Data-driven vehicles react differently than humans. This can result in them not fully recognizing critical situations and behaving unpredictably. To make matters worse, there are no standards, and autonomous vehicles from different manufacturers have different designs for their products’ concepts, training, and testing. 

“Accidents will look different than they do now. But currently, we don’t know exactly what they will look like. This lack of knowledge is an obstacle to improving the safety of future mixed traffic situations,” said Professor Alessio Gambi, project leader in the Department of Science and Technology at IMC Krems University of Applied Sciences. He is one of 10 partners in the EU-funded research project Flexcrash, which aims to expand the knowledge base – and develop approaches to solve problems.

Improving crash safety

The main goal of the research project is to develop a new manufacturing technology for vehicle structures. The materials are high-strength green aluminum alloys that meet the European Union’s sustainability goals. Green aluminum is low on carbon and can consist of up to 90% recycled aluminum. As such, it helps reduce CO2 emissions in the manufacturing process. As for the project objective, aluminum combines the benefits of lightweight construction with those of improved crashworthiness. 

The researchers want to create a new generation of crash-resistant structures that perform excellently under various impact angles and unexpected crash conditions. To achieve that, they plan to use hybrid manufacturing technologies and additive processes to apply surface patterns to preformed parts.
• • • • • • •
**REQUIRED TASKS**
1) Copy out the passage on crash safety from "The main goal" up to and including "to preformed parts.".
2) In the passage on crash safety, how much of green aluminum can consist of recycled aluminum?
The data after the passage on crash safety are separate material.

**DATA SEGMENT**
• • • • • • •
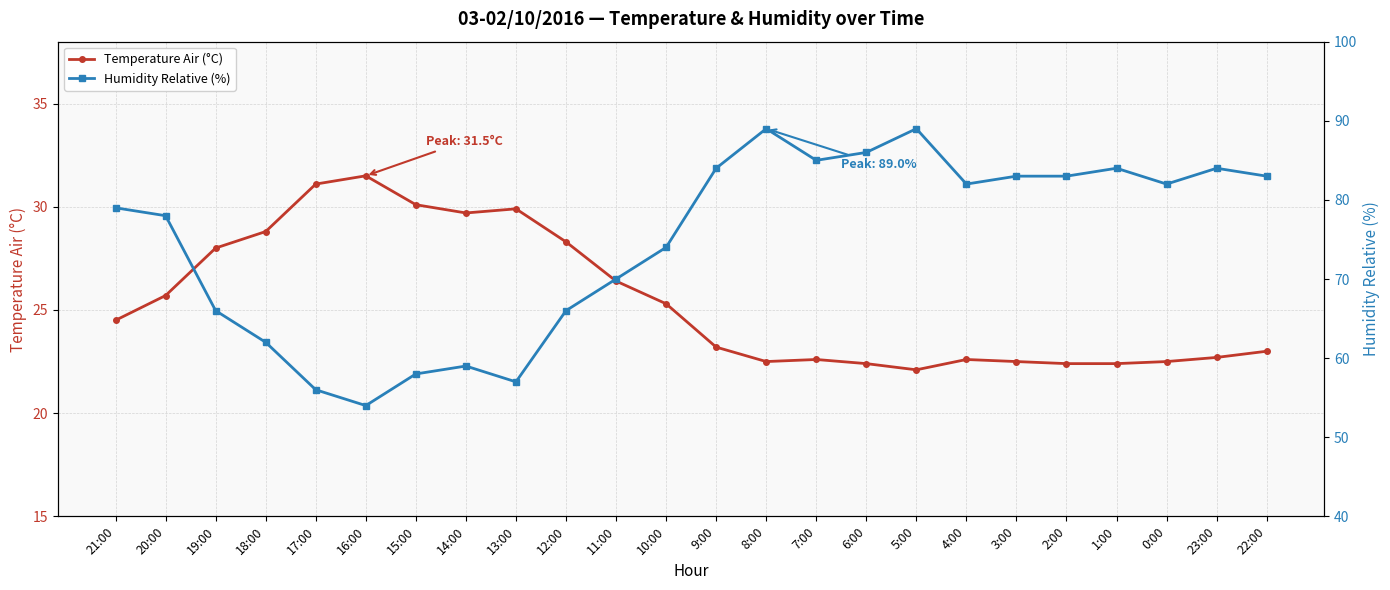

Which series has the largest total across all categories?

Humidity Relative (%)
• • • • • • •
**ANSWER SECTION**
1)
The main goal of the research project is to develop a new manufacturing technology for vehicle structures. The materials are high-strength green aluminum alloys that meet the European Union’s sustainability goals. Green aluminum is low on carbon and can consist of up to 90% recycled aluminum. As such, it helps reduce CO2 emissions in the manufacturing process. As for the project objective, aluminum combines the benefits of lightweight construction with those of improved crashworthiness. 

The researchers want to create a new generation of crash-resistant structures that perform excellently under various impact angles and unexpected crash conditions. To achieve that, they plan to use hybrid manufacturing technologies and additive processes to apply surface patterns to preformed parts.

2) Up to 90%.